The hyperoperations are basically a sequence that extends the 3 basic functions everyone is familiar with.
Addition is hyperoperation 1
Multiplication is hyperoperation 2
Exponentiation is hyperoperation 3
Tetration is hyperoperation 4
and it continues on forever (although hyperoperations greater than or equal to 4 have problems with their domains).

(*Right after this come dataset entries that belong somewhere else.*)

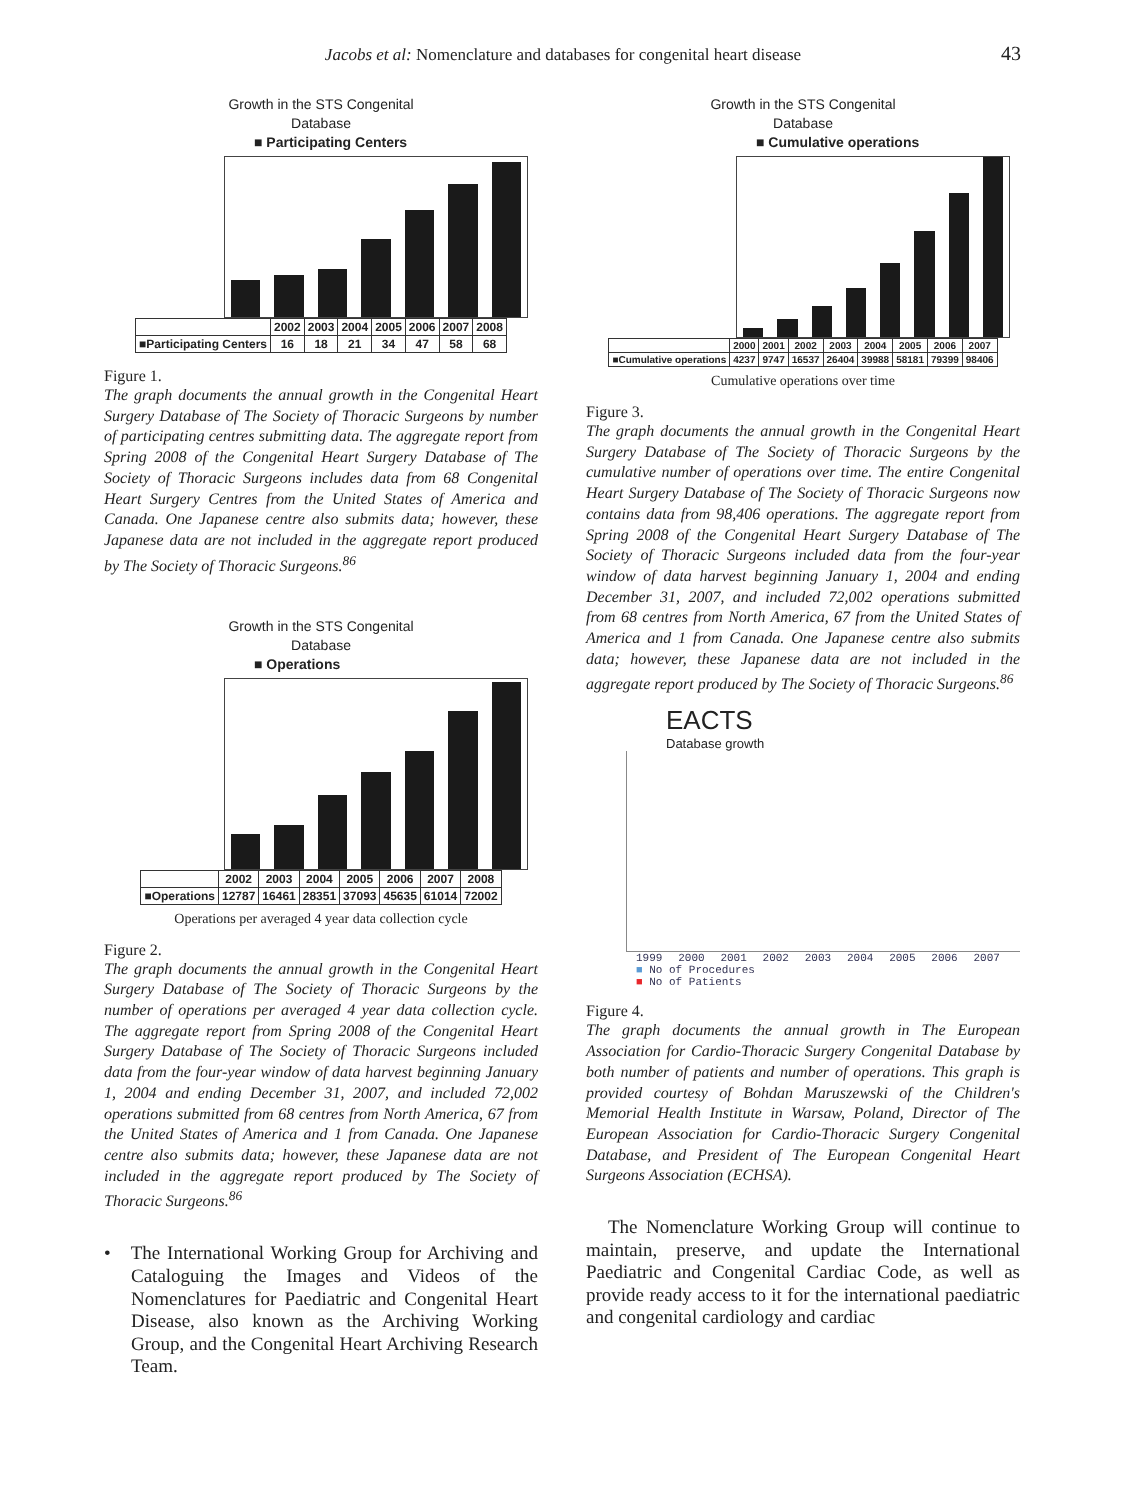Jacobs et al: Nomenclature and databases for congenital heart disease 43
Growth in the STS Congenital
Database
■ Participating Centers
| | 2002 | 2003 | 2004 | 2005 | 2006 | 2007 | 2008 |
| --- | --- | --- | --- | --- | --- | --- | --- |
| ■Participating Centers | 16 | 18 | 21 | 34 | 47 | 58 | 68 |
Figure 1.
The graph documents the annual growth in the Congenital Heart Surgery Database of The Society of Thoracic Surgeons by number of participating centres submitting data. The aggregate report from Spring 2008 of the Congenital Heart Surgery Database of The Society of Thoracic Surgeons includes data from 68 Congenital Heart Surgery Centres from the United States of America and Canada. One Japanese centre also submits data; however, these Japanese data are not included in the aggregate report produced by The Society of Thoracic Surgeons.<sup>86</sup>
Growth in the STS Congenital
Database
■ Operations
| | 2002 | 2003 | 2004 | 2005 | 2006 | 2007 | 2008 |
| --- | --- | --- | --- | --- | --- | --- | --- |
| ■Operations | 12787 | 16461 | 28351 | 37093 | 45635 | 61014 | 72002 |
Operations per averaged 4 year data collection cycle
Figure 2.
The graph documents the annual growth in the Congenital Heart Surgery Database of The Society of Thoracic Surgeons by the number of operations per averaged 4 year data collection cycle. The aggregate report from Spring 2008 of the Congenital Heart Surgery Database of The Society of Thoracic Surgeons included data from the four-year window of data harvest beginning January 1, 2004 and ending December 31, 2007, and included 72,002 operations submitted from 68 centres from North America, 67 from the United States of America and 1 from Canada. One Japanese centre also submits data; however, these Japanese data are not included in the aggregate report produced by The Society of Thoracic Surgeons.<sup>86</sup>
• The International Working Group for Archiving and Cataloguing the Images and Videos of the Nomenclatures for Paediatric and Congenital Heart Disease, also known as the Archiving Working Group, and the Congenital Heart Archiving Research Team.
Growth in the STS Congenital
Database
■ Cumulative operations
| | 2000 | 2001 | 2002 | 2003 | 2004 | 2005 | 2006 | 2007 |
| --- | --- | --- | --- | --- | --- | --- | --- | --- |
| ■Cumulative operations | 4237 | 9747 | 16537 | 26404 | 39988 | 58181 | 79399 | 98406 |
Cumulative operations over time
Figure 3.
The graph documents the annual growth in the Congenital Heart Surgery Database of The Society of Thoracic Surgeons by the cumulative number of operations over time. The entire Congenital Heart Surgery Database of The Society of Thoracic Surgeons now contains data from 98,406 operations. The aggregate report from Spring 2008 of the Congenital Heart Surgery Database of The Society of Thoracic Surgeons included data from the four-year window of data harvest beginning January 1, 2004 and ending December 31, 2007, and included 72,002 operations submitted from 68 centres from North America, 67 from the United States of America and 1 from Canada. One Japanese centre also submits data; however, these Japanese data are not included in the aggregate report produced by The Society of Thoracic Surgeons.<sup>86</sup>
EACTS
Database growth
1999 2000 2001 2002 2003 2004 2005 2006 2007
■ No of Procedures
■ No of Patients
Figure 4.
The graph documents the annual growth in The European Association for Cardio-Thoracic Surgery Congenital Database by both number of patients and number of operations. This graph is provided courtesy of Bohdan Maruszewski of the Children's Memorial Health Institute in Warsaw, Poland, Director of The European Association for Cardio-Thoracic Surgery Congenital Database, and President of The European Congenital Heart Surgeons Association (ECHSA).
The Nomenclature Working Group will continue to maintain, preserve, and update the International Paediatric and Congenital Cardiac Code, as well as provide ready access to it for the international paediatric and congenital cardiology and cardiac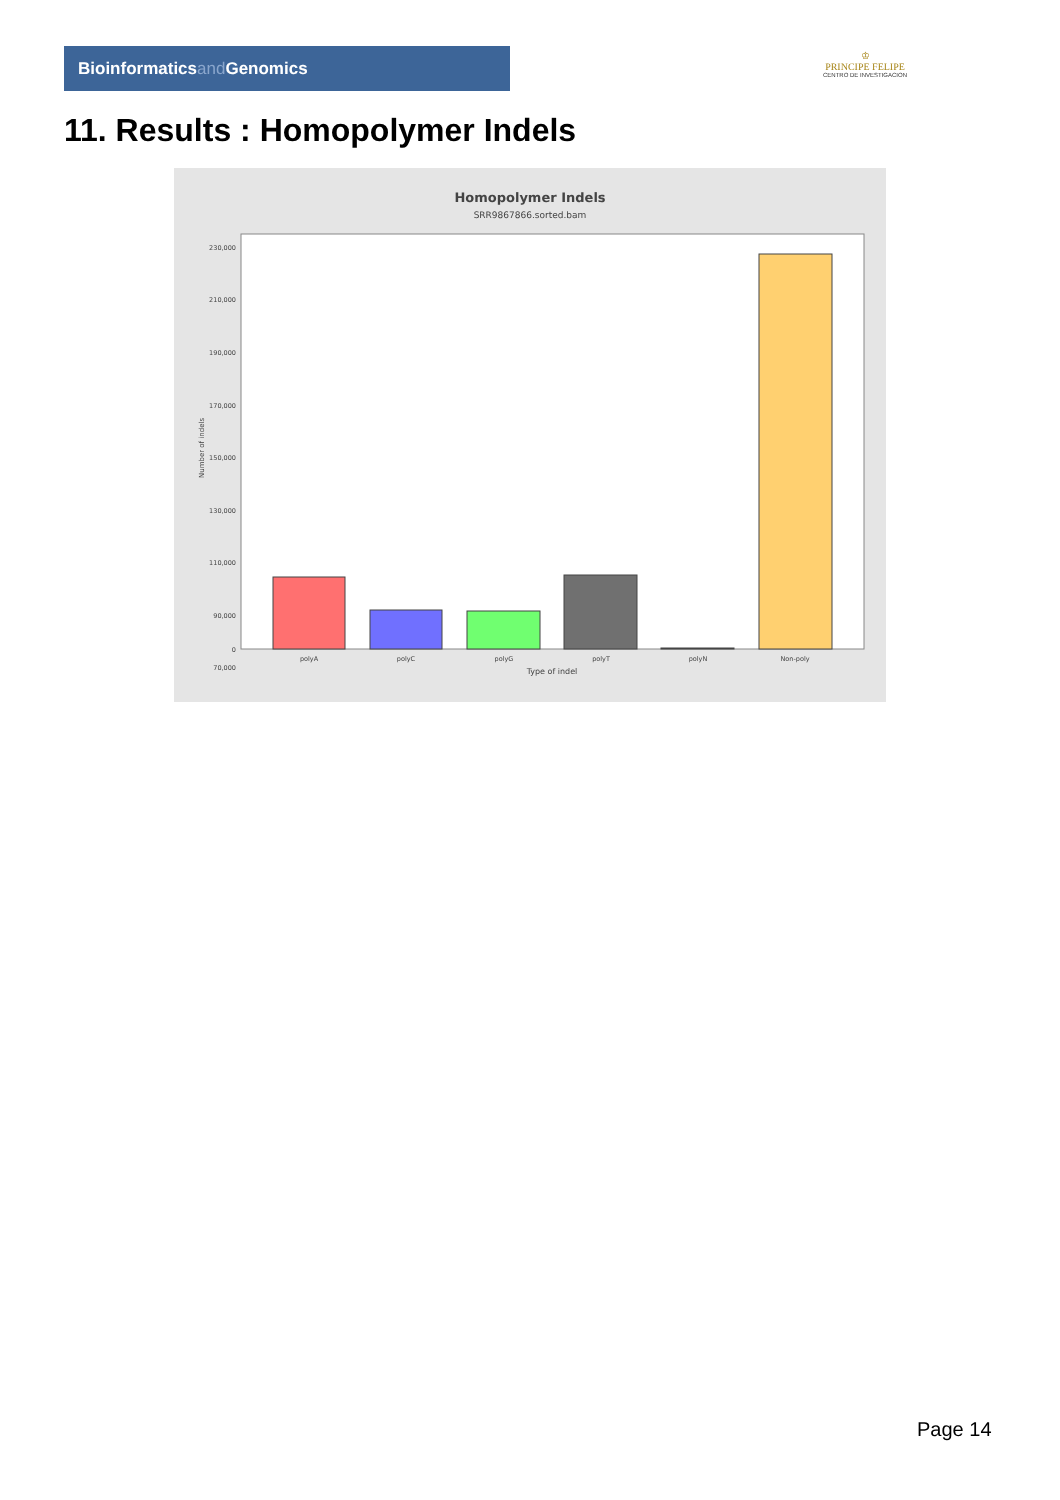Bioinformaticsand Genomics
♔
PRINCIPE FELIPE
CENTRO DE INVESTIGACION
11. Results : Homopolymer Indels
Homopolymer Indels
SRR9867866.sorted.bam
230,000
210,000
190,000
170,000
150,000
130,000
110,000
90,000
70,000
0
0
Number of indels
polyA
polyC
polyG
polyT
polyN
Non-poly
Type of indel
Page 14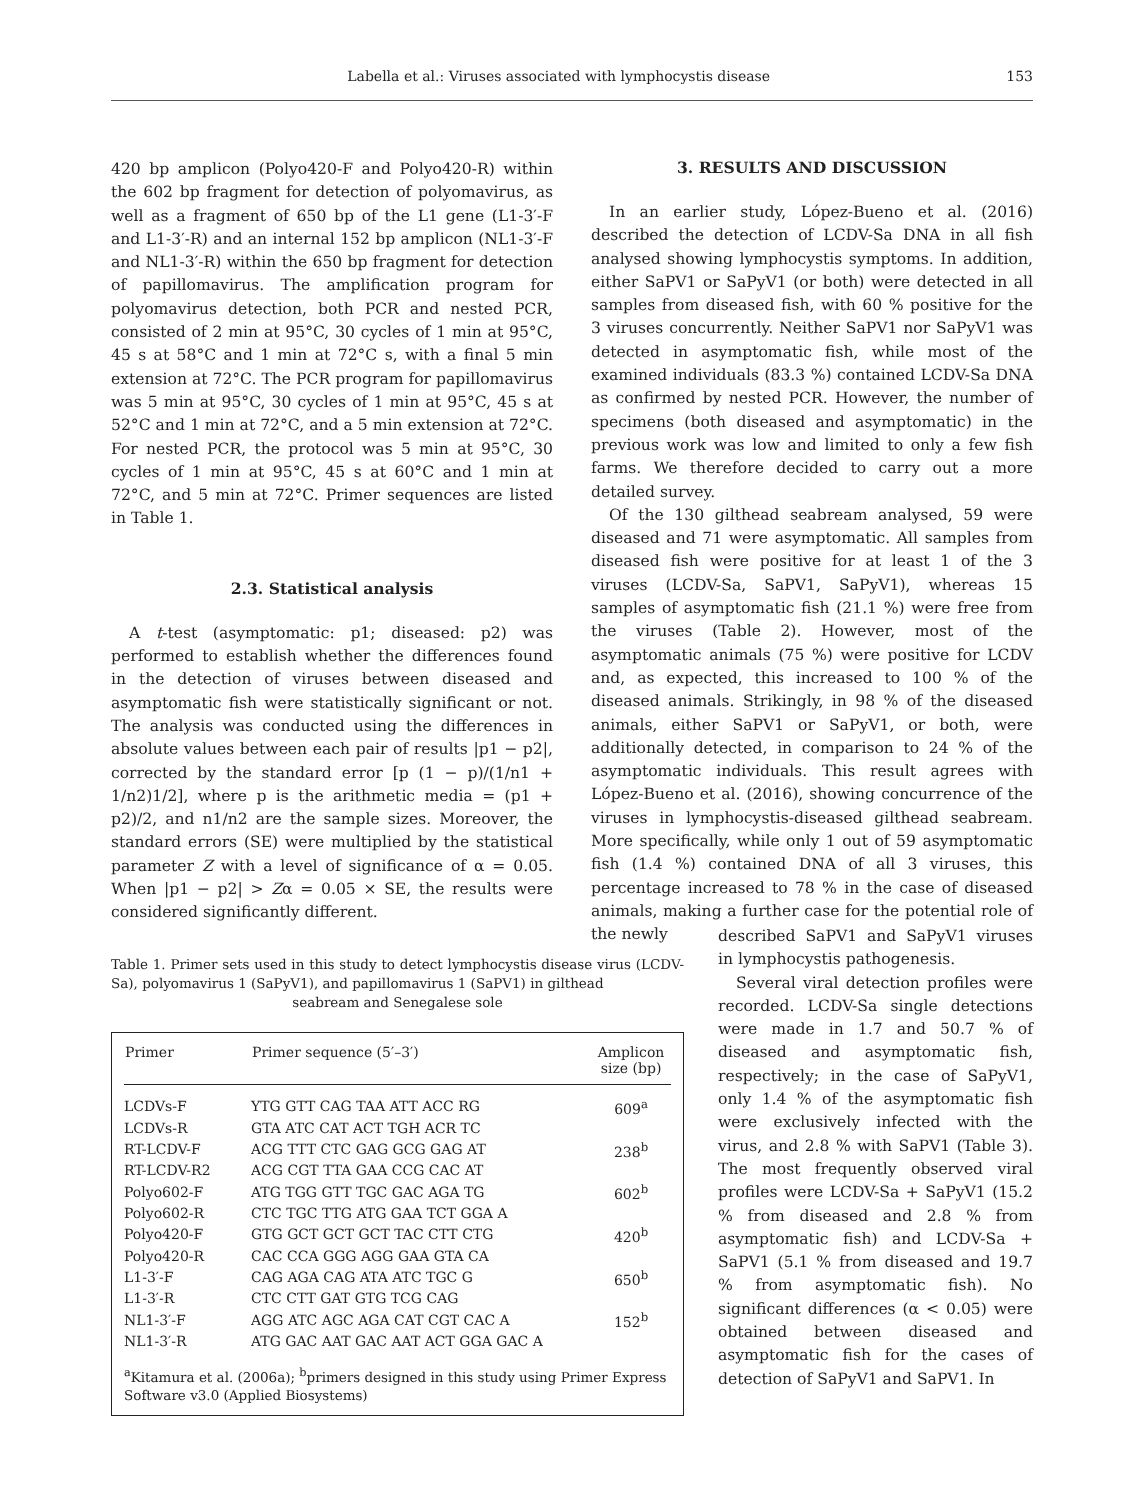Labella et al.: Viruses associated with lymphocystis disease 153
420 bp amplicon (Polyo420-F and Polyo420-R) within the 602 bp fragment for detection of polyomavirus, as well as a fragment of 650 bp of the L1 gene (L1-3′-F and L1-3′-R) and an internal 152 bp amplicon (NL1-3′-F and NL1-3′-R) within the 650 bp fragment for detection of papillomavirus. The amplification program for polyomavirus detection, both PCR and nested PCR, consisted of 2 min at 95°C, 30 cycles of 1 min at 95°C, 45 s at 58°C and 1 min at 72°C s, with a final 5 min extension at 72°C. The PCR program for papillomavirus was 5 min at 95°C, 30 cycles of 1 min at 95°C, 45 s at 52°C and 1 min at 72°C, and a 5 min extension at 72°C. For nested PCR, the protocol was 5 min at 95°C, 30 cycles of 1 min at 95°C, 45 s at 60°C and 1 min at 72°C, and 5 min at 72°C. Primer sequences are listed in Table 1.
2.3. Statistical analysis
A t-test (asymptomatic: p1; diseased: p2) was performed to establish whether the differences found in the detection of viruses between diseased and asymptomatic fish were statistically significant or not. The analysis was conducted using the differences in absolute values between each pair of results |p1 − p2|, corrected by the standard error [p (1 − p)/(1/n1 + 1/n2)1/2], where p is the arithmetic media = (p1 + p2)/2, and n1/n2 are the sample sizes. Moreover, the standard errors (SE) were multiplied by the statistical parameter Z with a level of significance of α = 0.05. When |p1 − p2| > Zα = 0.05 × SE, the results were considered significantly different.
3. RESULTS AND DISCUSSION
In an earlier study, López-Bueno et al. (2016) described the detection of LCDV-Sa DNA in all fish analysed showing lymphocystis symptoms. In addition, either SaPV1 or SaPyV1 (or both) were detected in all samples from diseased fish, with 60 % positive for the 3 viruses concurrently. Neither SaPV1 nor SaPyV1 was detected in asymptomatic fish, while most of the examined individuals (83.3 %) contained LCDV-Sa DNA as confirmed by nested PCR. However, the number of specimens (both diseased and asymptomatic) in the previous work was low and limited to only a few fish farms. We therefore decided to carry out a more detailed survey.
Of the 130 gilthead seabream analysed, 59 were diseased and 71 were asymptomatic. All samples from diseased fish were positive for at least 1 of the 3 viruses (LCDV-Sa, SaPV1, SaPyV1), whereas 15 samples of asymptomatic fish (21.1 %) were free from the viruses (Table 2). However, most of the asymptomatic animals (75 %) were positive for LCDV and, as expected, this increased to 100 % of the diseased animals. Strikingly, in 98 % of the diseased animals, either SaPV1 or SaPyV1, or both, were additionally detected, in comparison to 24 % of the asymptomatic individuals. This result agrees with López-Bueno et al. (2016), showing concurrence of the viruses in lymphocystis-diseased gilthead seabream. More specifically, while only 1 out of 59 asymptomatic fish (1.4 %) contained DNA of all 3 viruses, this percentage increased to 78 % in the case of diseased animals, making a further case for the potential role of the newly
described SaPV1 and SaPyV1 viruses in lymphocystis pathogenesis.
Several viral detection profiles were recorded. LCDV-Sa single detections were made in 1.7 and 50.7 % of diseased and asymptomatic fish, respectively; in the case of SaPyV1, only 1.4 % of the asymptomatic fish were exclusively infected with the virus, and 2.8 % with SaPV1 (Table 3). The most frequently observed viral profiles were LCDV-Sa + SaPyV1 (15.2 % from diseased and 2.8 % from asymptomatic fish) and LCDV-Sa + SaPV1 (5.1 % from diseased and 19.7 % from asymptomatic fish). No significant differences (α < 0.05) were obtained between diseased and asymptomatic fish for the cases of detection of SaPyV1 and SaPV1. In
Table 1. Primer sets used in this study to detect lymphocystis disease virus (LCDV-Sa), polyomavirus 1 (SaPyV1), and papillomavirus 1 (SaPV1) in gilthead
seabream and Senegalese sole
| Primer | Primer sequence (5′–3′) | Amplicon size (bp) |
| --- | --- | --- |
| LCDVs-F | YTG GTT CAG TAA ATT ACC RG | 609<sup>a</sup> |
| LCDVs-R | GTA ATC CAT ACT TGH ACR TC | |
| RT-LCDV-F | ACG TTT CTC GAG GCG GAG AT | 238<sup>b</sup> |
| RT-LCDV-R2 | ACG CGT TTA GAA CCG CAC AT | |
| Polyo602-F | ATG TGG GTT TGC GAC AGA TG | 602<sup>b</sup> |
| Polyo602-R | CTC TGC TTG ATG GAA TCT GGA A | |
| Polyo420-F | GTG GCT GCT GCT TAC CTT CTG | 420<sup>b</sup> |
| Polyo420-R | CAC CCA GGG AGG GAA GTA CA | |
| L1-3′-F | CAG AGA CAG ATA ATC TGC G | 650<sup>b</sup> |
| L1-3′-R | CTC CTT GAT GTG TCG CAG | |
| NL1-3′-F | AGG ATC AGC AGA CAT CGT CAC A | 152<sup>b</sup> |
| NL1-3′-R | ATG GAC AAT GAC AAT ACT GGA GAC A | |
<sup>a</sup> Kitamura et al. (2006a); <sup>b</sup>primers designed in this study using Primer Express Software v3.0 (Applied Biosystems)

Let f(x) be the 'n'th hyperoperation. You can get from hyperoperation 'n' to hyperoperation 'n+1' by setting the 'x' of f(x) to a certain value and then iterating f(x) 'x' times. That takes a lot of work, but for going from hyperoperation 'n' to hyperoperation 'n-1', you just need to use the formula \(f(1+{f}^{-1}(x))\), where \(f^{-1}(x)\) is the functional inverse of \(f(x)\). Using this, you can find out how to go from hyperoperation 'n' to hyperoperation 'n-2' or other values. Basically, you can go from hyperoperation 'n' to hyperoperation 'n-v', where 'v' is an integer.
Hyperoperation 'n-2' from hyperoperation 'n': \(f(1+f^{-1}(1+f(-1+f^{-1}(b))))\)
I then remembered something I did about a year ago. I set up this equation \(f(a)=f^2(b)\) and solved for \(f(b)\), and I got \(f^{0.5}(a)=f(b)\). Then I did it for the 3rd iteration, then the 4th, and so on. In other words, I learned how to get \(f^{\frac1n}(x)\) from \(f^n(x)\). So I figured that I could apply this to hyperoperations.
Basically, if you set up this equation \(g(1+g^{-1}(a))=f(1+f^{-1}(1+f(-1+f^{-1}(b))))\) ('n-1' and 'n-2' equations equal to each other) and manage to solve the right side for \(f(1+{f}^{-1}(x))\) (the 'n-1' equation), the left side will, consequently, turn from an 'n-1' equation into an 'n-0.5' equation. This would give us the ability to define fractional hyperoperations (and not just for 'n-0.5'), and if a useful, usable pattern is found, can lead to the generalization of all hyperoperations.